SOURCE DOCUMENT:
================================
Is USA 276 targetting the orbit of ISS?

From: Ted Molczan via Seesat-l <>
Date: Sat, 3 Jun 2017 06:32:55 -0400
I am inclined to believe that the close conjunctions between USA 276 and ISS are intentional, but this remains unproven
and far from certain. The non-planar launch window is a major contrary clue, since it would have prevented a conjunction
within any reasonable time after launch on the original launch date, 2017 Apr 16. The possible relationship with the
Raven experiment on ISS continues to look interesting, but this remains far from proven. If offer the following

1. Non-planar launch window

Did USA 276 target the orbital plane of ISS or did their small initial planar separation occur by chance? The main test
is to determine whether there was a planar launch window, which for a launch to ISS would have opened about 24 min.
earlier each day.

The launch was originally scheduled for 2017 Apr 16, but was postponed to Apr 30, then finally conducted on May 01. The
15 day delay would have shifted a planar window earlier by about 6 hours, which was 3 times the width of the announced 2
hour launch period. The launch period did not change at all, and the planned launch time on both Apr 30 and May was
11:15 UTC. Clearly, the window was not planar.

What is the significance of the non-planar window?

The launch on May 01 at 11:15 UTC placed the orbit plane of USA 276 about 11 deg east of the ISS plane. Their difference
in rate of precession, about 0.195 deg/d, will have reduced the planar separation to about 4 deg east at the time of the
conjunctions, projected to occur on Jun 03 (expected to be in progress as I write), just over 30 days after launch. That
seems a reasonable time to wait for an intended conjunction.
================================
SOURCE INFORMATION:
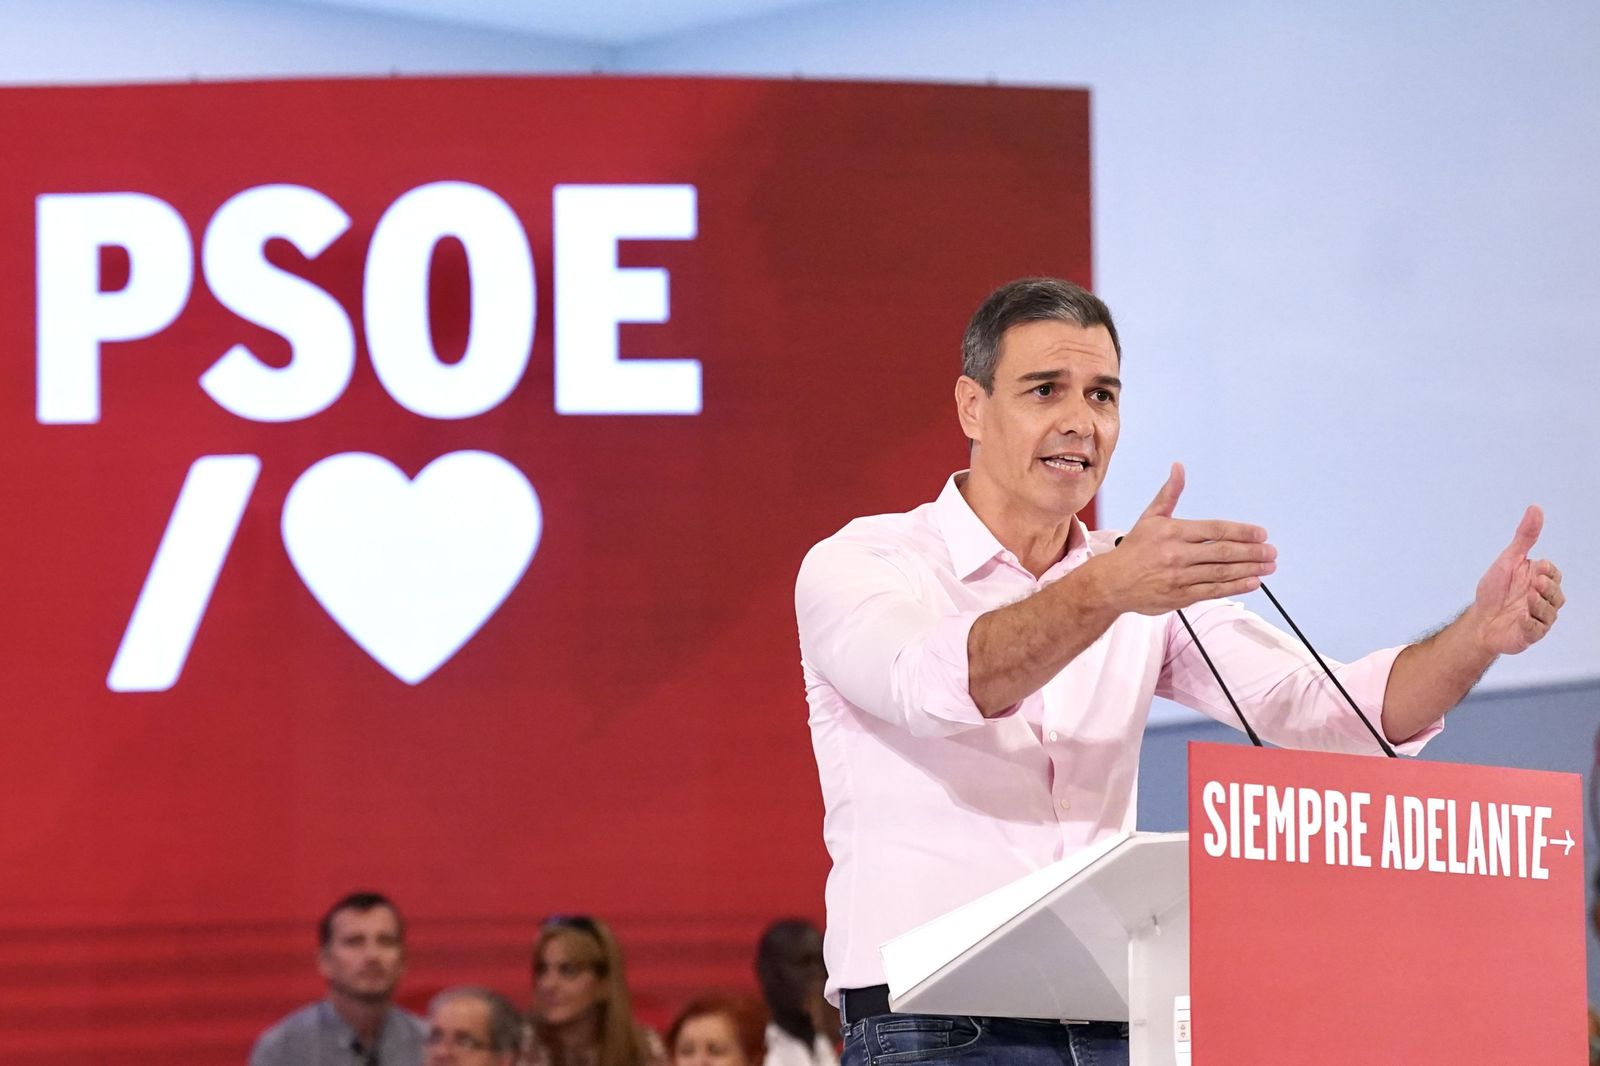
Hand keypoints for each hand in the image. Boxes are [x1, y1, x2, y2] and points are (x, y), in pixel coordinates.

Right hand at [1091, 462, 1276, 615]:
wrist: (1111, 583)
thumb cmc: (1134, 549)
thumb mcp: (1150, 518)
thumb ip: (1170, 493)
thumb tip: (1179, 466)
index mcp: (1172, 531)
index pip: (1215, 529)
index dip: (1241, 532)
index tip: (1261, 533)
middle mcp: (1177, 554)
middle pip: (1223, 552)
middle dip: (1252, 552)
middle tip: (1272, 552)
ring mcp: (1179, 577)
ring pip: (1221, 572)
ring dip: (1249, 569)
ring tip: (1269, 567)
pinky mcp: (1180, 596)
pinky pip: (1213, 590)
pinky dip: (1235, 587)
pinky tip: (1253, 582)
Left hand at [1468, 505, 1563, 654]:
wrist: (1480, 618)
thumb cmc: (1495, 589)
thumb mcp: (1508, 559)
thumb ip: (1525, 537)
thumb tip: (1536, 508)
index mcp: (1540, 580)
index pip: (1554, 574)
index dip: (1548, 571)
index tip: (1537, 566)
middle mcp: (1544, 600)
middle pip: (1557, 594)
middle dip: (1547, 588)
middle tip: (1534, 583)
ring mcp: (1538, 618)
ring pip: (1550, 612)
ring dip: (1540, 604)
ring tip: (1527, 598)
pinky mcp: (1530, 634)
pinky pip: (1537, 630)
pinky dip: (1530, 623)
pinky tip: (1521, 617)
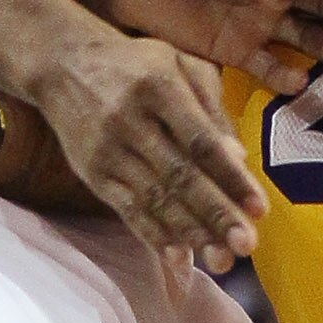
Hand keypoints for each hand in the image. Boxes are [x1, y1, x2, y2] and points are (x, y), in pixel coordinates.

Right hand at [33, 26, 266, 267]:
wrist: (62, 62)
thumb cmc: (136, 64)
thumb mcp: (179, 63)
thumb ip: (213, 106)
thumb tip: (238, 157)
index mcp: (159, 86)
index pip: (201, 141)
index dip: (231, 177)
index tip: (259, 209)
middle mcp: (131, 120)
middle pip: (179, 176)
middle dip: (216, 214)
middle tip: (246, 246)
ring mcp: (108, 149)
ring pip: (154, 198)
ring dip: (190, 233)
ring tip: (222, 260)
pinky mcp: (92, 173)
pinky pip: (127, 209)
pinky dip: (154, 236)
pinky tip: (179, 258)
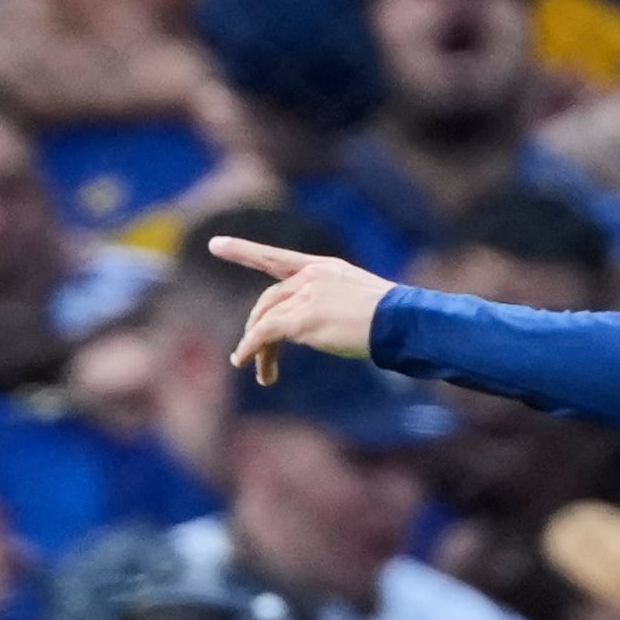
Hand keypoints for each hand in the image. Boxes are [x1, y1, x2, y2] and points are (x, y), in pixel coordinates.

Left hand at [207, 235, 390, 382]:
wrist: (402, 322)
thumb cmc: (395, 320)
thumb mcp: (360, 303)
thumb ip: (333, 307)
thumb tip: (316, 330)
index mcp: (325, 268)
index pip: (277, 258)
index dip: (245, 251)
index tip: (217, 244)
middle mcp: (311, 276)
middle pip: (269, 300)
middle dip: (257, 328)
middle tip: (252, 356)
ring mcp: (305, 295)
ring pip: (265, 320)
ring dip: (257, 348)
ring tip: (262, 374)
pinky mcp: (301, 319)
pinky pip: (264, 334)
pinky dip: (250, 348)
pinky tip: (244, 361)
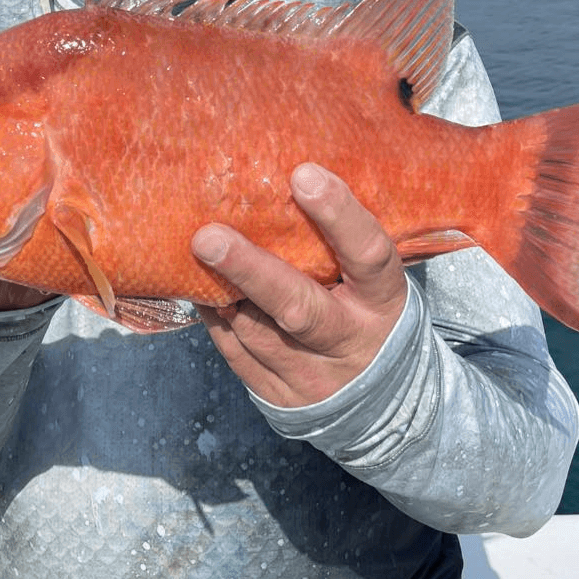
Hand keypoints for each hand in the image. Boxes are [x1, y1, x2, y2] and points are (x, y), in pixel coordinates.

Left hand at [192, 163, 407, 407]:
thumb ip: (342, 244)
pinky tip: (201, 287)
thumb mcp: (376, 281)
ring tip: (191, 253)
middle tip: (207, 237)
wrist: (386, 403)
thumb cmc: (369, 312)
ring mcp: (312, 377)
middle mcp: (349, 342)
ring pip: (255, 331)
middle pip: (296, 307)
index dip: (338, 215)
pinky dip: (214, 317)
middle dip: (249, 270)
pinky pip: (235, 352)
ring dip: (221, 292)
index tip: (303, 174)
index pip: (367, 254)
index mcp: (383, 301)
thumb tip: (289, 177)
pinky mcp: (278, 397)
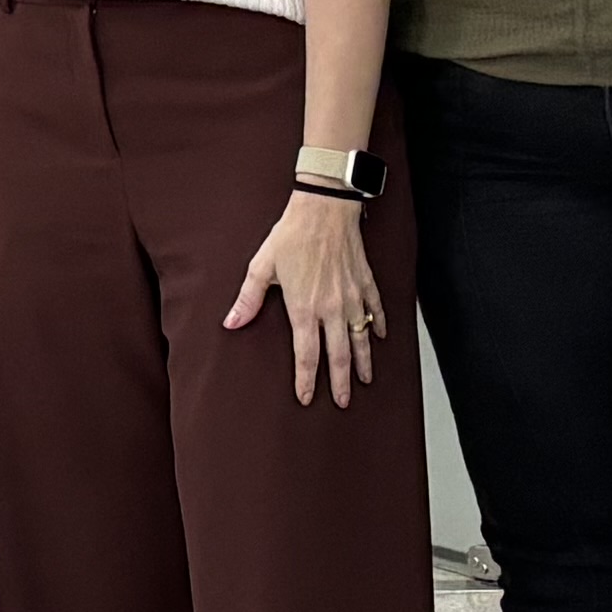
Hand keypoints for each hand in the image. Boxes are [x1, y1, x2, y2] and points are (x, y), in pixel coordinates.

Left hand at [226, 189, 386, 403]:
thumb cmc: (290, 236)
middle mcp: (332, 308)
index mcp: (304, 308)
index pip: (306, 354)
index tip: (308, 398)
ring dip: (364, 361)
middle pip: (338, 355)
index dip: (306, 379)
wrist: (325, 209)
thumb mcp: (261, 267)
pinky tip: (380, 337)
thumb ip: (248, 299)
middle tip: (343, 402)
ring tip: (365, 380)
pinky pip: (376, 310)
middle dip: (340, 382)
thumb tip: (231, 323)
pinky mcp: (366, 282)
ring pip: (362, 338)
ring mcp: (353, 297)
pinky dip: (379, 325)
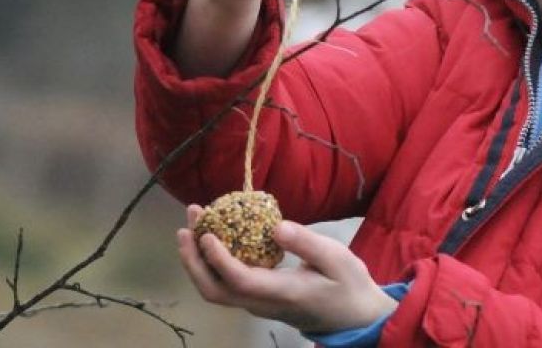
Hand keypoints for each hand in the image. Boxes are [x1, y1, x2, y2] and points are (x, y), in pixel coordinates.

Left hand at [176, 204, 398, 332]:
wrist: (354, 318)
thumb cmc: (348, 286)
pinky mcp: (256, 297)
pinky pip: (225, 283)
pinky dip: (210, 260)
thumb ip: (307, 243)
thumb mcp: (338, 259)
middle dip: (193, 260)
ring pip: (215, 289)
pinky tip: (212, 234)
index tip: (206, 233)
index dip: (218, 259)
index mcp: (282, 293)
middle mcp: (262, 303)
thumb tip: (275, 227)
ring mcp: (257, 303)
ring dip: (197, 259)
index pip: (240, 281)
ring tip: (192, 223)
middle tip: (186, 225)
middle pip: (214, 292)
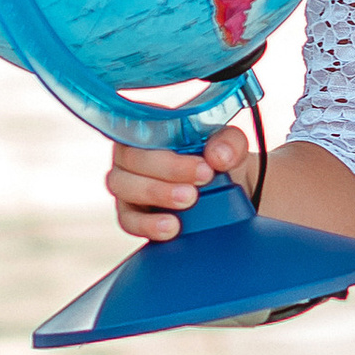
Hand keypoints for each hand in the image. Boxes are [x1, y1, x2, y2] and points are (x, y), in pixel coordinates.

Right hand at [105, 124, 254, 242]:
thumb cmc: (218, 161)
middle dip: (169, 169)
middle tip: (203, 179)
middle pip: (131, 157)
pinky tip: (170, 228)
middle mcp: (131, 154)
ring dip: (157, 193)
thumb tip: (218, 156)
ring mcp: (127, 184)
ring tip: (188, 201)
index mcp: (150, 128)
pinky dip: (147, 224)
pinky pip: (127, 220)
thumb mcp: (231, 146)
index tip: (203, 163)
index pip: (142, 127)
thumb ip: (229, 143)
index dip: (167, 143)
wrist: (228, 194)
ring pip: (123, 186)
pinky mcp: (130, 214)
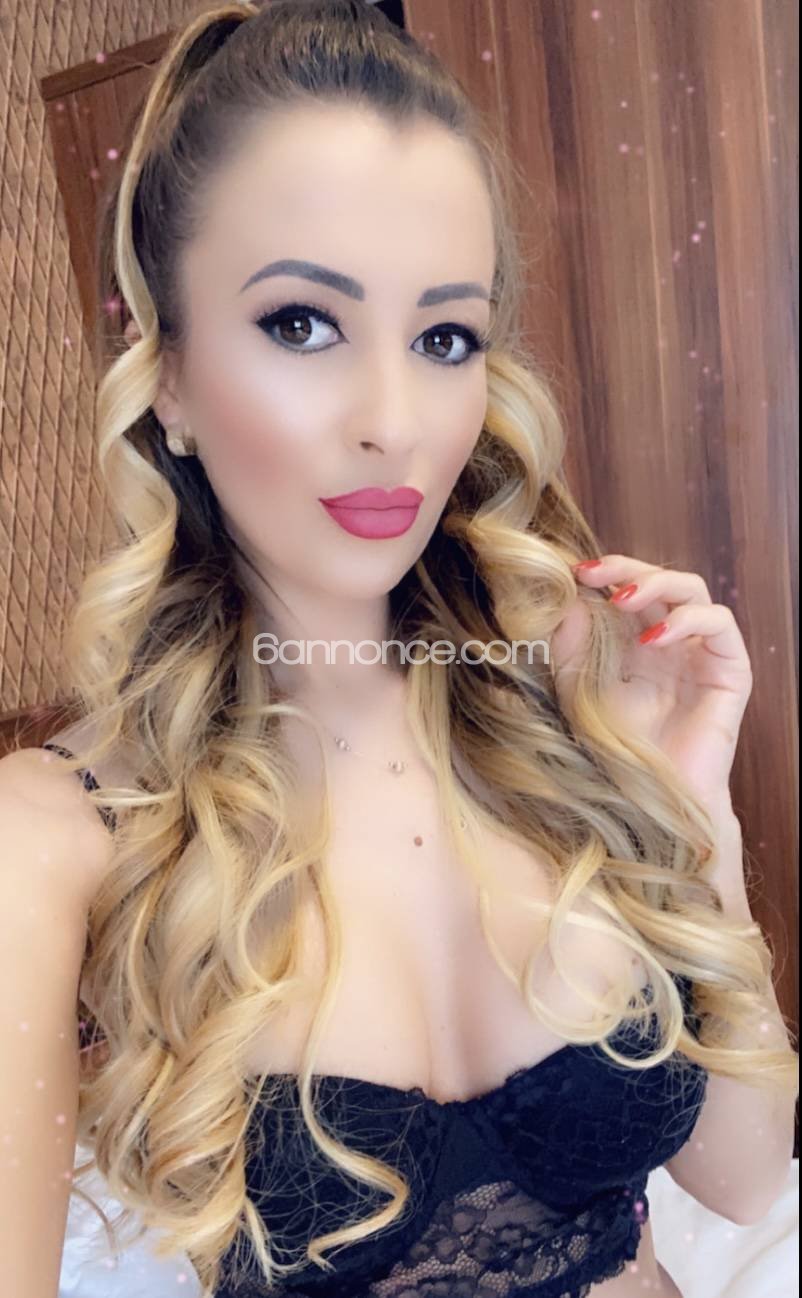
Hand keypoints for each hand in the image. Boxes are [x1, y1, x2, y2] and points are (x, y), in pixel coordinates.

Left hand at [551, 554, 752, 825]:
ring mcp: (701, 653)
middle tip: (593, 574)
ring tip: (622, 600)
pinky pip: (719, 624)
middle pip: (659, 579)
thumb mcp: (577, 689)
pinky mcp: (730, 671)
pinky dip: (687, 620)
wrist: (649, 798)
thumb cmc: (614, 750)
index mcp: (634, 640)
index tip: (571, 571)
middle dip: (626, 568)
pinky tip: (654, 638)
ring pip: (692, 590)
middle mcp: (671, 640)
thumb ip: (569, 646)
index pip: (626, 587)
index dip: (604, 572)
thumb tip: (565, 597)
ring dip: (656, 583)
================================
WHAT IS EXPECTED: Reproduce the passage of the message about USA 276 and the ISS that begins at the words "From: Ted Molczan" and stops after "about 24 min.".

COMPLETED TASK:
From: Ted Molczan via Seesat-l <>
Date: Sat, 3 Jun 2017 06:32:55 -0400
I am inclined to believe that the close conjunctions between USA 276 and ISS are intentional, but this remains unproven
and far from certain. The non-planar launch window is a major contrary clue, since it would have prevented a conjunction
within any reasonable time after launch on the original launch date, 2017 Apr 16. The possible relationship with the
Raven experiment on ISS continues to look interesting, but this remains far from proven. If offer the following

1. Non-planar launch window

Did USA 276 target the orbital plane of ISS or did their small initial planar separation occur by chance? The main test
is to determine whether there was a planar launch window, which for a launch to ISS would have opened about 24 min.